*** Opening STUDY MATERIAL ***
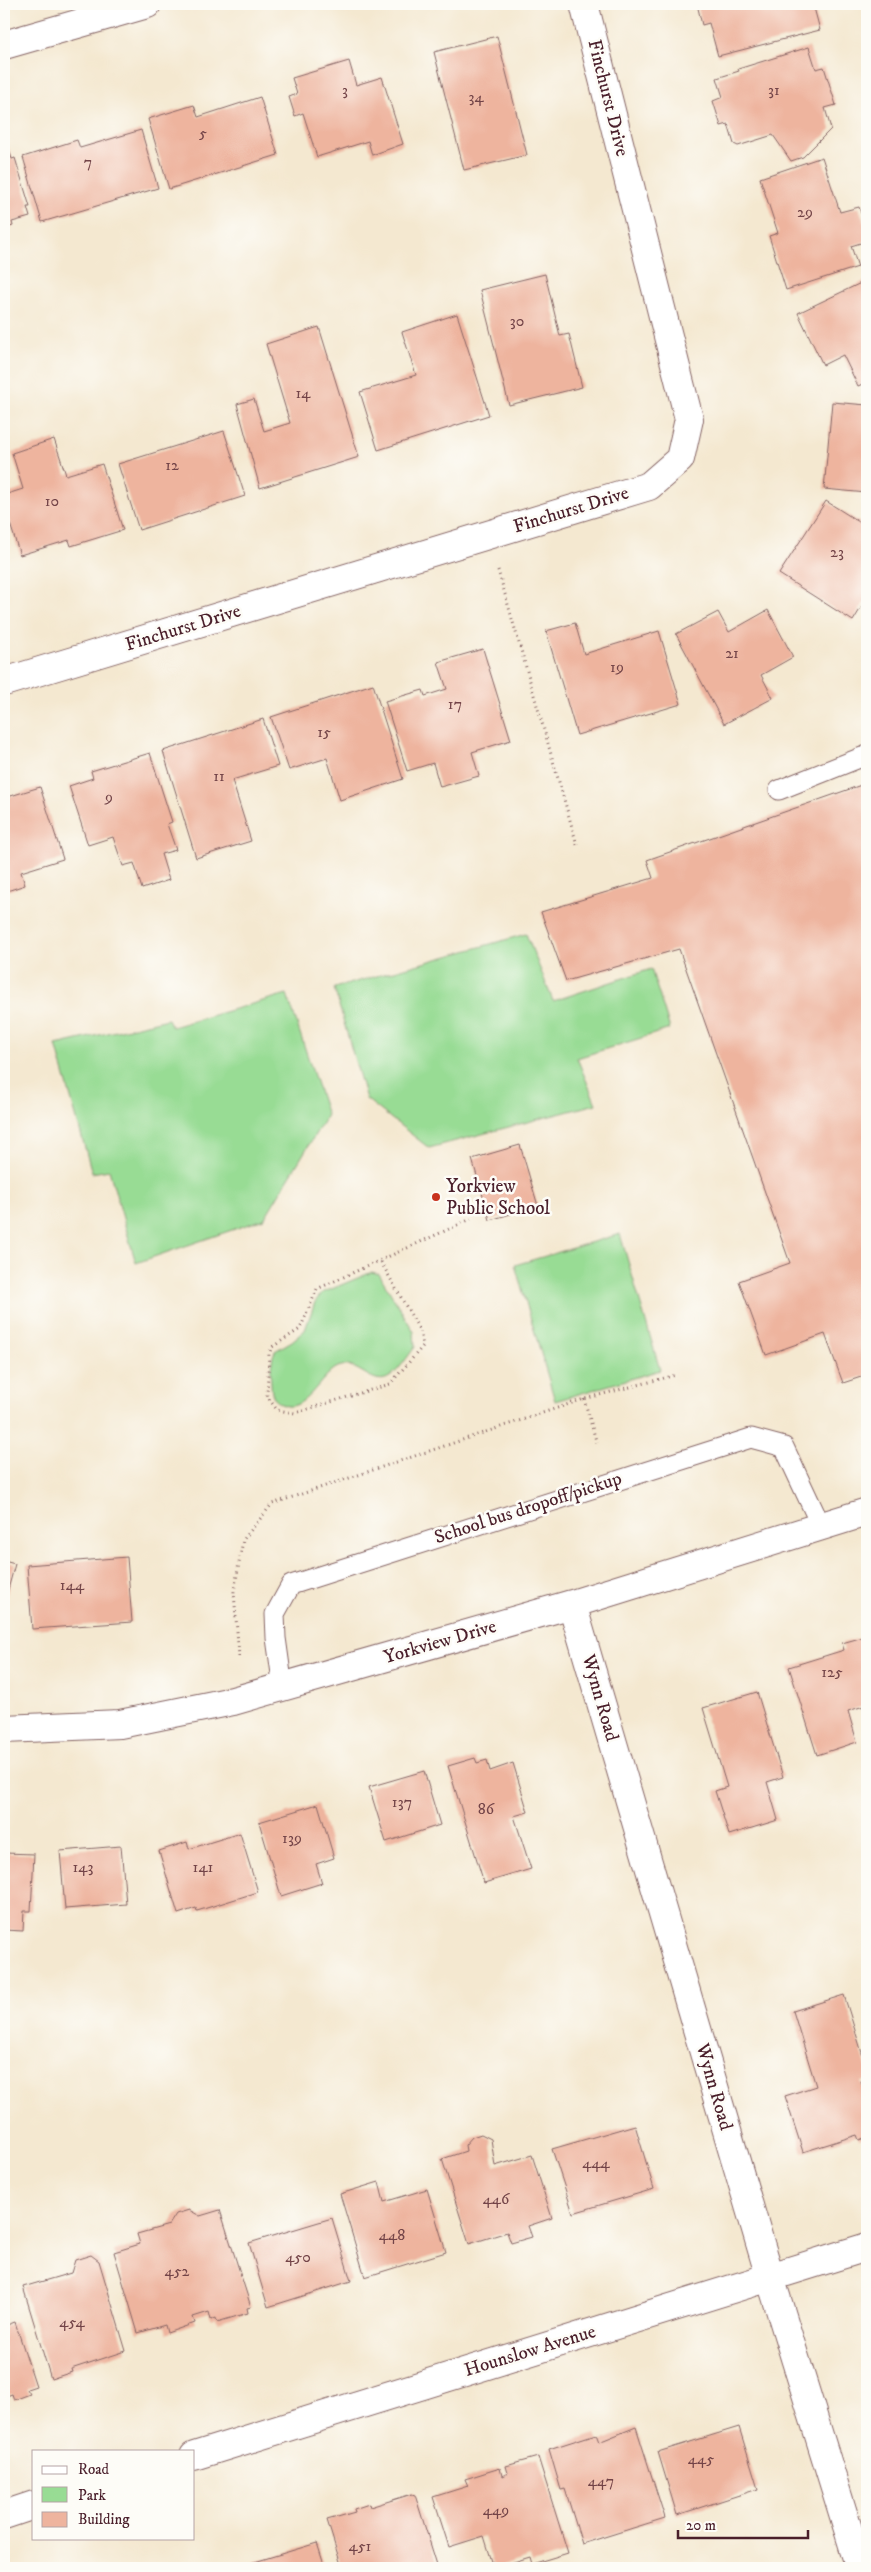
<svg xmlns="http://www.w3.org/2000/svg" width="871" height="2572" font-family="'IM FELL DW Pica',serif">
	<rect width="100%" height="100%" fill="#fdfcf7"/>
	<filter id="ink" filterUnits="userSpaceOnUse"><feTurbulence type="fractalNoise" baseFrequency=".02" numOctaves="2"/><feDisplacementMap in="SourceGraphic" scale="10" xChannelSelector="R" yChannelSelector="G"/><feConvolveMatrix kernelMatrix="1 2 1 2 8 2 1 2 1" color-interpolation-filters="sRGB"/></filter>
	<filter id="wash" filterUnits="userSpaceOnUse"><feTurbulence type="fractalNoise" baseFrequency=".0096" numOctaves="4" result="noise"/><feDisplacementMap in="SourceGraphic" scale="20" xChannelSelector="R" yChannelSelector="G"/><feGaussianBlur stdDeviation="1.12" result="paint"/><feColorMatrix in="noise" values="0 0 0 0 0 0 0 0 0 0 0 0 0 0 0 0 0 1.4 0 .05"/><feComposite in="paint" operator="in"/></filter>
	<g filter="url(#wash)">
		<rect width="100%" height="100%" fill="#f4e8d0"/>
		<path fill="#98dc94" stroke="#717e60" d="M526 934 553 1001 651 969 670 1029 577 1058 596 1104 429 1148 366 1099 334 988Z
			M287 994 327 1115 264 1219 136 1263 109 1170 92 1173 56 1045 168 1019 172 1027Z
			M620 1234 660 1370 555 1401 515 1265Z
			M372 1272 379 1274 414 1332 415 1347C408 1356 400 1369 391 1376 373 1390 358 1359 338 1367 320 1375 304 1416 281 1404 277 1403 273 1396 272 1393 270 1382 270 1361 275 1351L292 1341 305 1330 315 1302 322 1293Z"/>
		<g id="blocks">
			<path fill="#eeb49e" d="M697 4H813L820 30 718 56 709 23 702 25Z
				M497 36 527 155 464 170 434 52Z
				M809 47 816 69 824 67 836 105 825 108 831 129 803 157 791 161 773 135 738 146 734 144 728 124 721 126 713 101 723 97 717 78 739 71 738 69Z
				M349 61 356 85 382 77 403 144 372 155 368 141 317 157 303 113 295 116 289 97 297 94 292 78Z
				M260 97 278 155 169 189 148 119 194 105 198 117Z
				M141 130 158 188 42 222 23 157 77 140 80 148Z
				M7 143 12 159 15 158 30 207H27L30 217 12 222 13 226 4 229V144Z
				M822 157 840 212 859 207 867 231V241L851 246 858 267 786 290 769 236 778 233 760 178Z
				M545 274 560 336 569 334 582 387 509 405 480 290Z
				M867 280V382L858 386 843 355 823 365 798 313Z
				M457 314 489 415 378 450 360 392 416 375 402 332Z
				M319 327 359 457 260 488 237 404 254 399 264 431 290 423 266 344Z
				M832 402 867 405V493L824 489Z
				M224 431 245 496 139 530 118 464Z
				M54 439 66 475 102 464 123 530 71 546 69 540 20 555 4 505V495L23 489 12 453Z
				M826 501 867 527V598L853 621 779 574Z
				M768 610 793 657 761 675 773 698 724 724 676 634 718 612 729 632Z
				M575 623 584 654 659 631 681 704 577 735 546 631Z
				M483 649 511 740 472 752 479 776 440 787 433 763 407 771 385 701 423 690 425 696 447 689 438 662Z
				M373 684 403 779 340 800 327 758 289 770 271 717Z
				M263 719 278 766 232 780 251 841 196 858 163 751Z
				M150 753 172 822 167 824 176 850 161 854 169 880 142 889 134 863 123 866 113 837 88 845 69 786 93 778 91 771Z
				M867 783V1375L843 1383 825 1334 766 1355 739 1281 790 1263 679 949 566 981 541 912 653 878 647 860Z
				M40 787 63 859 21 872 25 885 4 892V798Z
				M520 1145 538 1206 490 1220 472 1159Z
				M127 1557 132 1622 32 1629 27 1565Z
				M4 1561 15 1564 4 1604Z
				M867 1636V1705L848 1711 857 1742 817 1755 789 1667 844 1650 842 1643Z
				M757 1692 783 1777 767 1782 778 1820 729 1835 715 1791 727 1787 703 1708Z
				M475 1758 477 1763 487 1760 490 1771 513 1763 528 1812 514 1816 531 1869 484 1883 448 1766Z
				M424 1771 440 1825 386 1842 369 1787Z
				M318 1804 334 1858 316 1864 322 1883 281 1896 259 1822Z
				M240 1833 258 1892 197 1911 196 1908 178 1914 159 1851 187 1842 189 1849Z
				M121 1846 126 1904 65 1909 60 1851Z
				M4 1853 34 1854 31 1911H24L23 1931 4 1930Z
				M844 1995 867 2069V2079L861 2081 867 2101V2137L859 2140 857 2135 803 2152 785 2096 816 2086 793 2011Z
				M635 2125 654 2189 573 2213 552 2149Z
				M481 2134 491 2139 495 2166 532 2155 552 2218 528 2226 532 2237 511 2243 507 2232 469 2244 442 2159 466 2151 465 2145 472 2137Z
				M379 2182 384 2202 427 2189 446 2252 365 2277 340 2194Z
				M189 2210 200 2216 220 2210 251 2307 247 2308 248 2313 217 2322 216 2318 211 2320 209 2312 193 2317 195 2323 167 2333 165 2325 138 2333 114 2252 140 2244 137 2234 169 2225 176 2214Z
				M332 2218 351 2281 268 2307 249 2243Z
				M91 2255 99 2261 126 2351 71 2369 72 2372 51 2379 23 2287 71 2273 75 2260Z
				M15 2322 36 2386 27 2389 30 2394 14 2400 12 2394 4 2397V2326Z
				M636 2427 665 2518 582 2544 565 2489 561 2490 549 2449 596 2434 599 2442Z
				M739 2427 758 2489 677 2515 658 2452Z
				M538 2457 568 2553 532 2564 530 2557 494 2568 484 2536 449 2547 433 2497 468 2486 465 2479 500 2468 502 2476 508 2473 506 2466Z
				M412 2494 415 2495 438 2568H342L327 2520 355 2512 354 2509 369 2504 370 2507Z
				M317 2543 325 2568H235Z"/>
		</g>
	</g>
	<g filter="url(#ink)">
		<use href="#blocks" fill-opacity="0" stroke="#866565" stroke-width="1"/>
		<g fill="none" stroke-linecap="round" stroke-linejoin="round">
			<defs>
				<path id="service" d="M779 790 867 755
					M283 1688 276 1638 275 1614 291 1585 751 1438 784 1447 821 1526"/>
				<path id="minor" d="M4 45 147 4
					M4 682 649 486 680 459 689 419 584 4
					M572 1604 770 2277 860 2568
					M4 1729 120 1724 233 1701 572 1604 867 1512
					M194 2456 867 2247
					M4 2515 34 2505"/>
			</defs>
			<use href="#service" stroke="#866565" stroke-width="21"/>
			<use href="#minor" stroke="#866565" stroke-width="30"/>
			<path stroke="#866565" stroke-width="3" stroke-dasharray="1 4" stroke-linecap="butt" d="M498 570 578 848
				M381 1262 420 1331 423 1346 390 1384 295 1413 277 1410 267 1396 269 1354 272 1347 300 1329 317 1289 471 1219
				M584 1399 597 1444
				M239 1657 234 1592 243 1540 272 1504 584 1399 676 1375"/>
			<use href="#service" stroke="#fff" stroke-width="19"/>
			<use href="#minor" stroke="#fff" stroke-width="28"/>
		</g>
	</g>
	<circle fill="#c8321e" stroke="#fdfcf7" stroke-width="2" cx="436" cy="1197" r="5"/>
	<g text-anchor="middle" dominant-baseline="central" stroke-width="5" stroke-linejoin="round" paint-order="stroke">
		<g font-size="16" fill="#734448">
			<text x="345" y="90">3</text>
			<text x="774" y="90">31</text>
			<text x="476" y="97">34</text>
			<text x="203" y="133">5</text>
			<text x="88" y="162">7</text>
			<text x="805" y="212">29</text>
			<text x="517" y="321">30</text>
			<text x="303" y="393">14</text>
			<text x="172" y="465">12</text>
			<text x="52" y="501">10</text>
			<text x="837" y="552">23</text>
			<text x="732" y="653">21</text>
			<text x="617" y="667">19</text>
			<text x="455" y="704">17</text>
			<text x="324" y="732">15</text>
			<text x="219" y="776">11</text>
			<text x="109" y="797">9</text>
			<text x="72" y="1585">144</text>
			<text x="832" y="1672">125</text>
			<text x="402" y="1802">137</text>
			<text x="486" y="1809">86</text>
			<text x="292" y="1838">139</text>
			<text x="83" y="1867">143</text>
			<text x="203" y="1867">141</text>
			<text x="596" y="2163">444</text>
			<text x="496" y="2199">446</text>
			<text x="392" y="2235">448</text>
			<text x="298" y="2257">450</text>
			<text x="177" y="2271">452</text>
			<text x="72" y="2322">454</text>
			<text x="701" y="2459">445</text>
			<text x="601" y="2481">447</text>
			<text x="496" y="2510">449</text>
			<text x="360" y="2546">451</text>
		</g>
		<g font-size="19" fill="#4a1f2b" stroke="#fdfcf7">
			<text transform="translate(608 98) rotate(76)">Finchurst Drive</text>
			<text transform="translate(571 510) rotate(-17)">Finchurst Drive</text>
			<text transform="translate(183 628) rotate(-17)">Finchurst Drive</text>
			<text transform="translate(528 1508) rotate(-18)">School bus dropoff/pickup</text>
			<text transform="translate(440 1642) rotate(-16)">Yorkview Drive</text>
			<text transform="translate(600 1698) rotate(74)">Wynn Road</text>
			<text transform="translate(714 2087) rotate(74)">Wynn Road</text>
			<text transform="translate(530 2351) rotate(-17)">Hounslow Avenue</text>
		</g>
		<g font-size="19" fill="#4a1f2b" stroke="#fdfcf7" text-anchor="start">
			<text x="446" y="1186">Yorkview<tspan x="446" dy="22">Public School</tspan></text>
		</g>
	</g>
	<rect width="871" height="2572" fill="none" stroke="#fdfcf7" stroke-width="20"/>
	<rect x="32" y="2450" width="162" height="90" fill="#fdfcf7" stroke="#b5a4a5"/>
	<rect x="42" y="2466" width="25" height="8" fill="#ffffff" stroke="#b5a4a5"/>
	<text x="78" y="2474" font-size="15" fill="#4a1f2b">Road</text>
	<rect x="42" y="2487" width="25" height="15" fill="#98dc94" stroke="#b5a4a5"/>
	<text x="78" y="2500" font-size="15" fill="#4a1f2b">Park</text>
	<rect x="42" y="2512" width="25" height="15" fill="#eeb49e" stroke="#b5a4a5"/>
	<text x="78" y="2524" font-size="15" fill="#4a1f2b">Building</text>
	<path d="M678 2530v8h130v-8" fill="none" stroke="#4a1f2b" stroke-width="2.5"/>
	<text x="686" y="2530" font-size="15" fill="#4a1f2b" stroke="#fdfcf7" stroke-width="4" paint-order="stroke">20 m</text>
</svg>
*** Closing STUDY MATERIAL ***
#### [ABOUT THIS TASK]
Say, as a bare number, how many lines above contain the word "scale".

#### [EXPECTED ANSWER]
2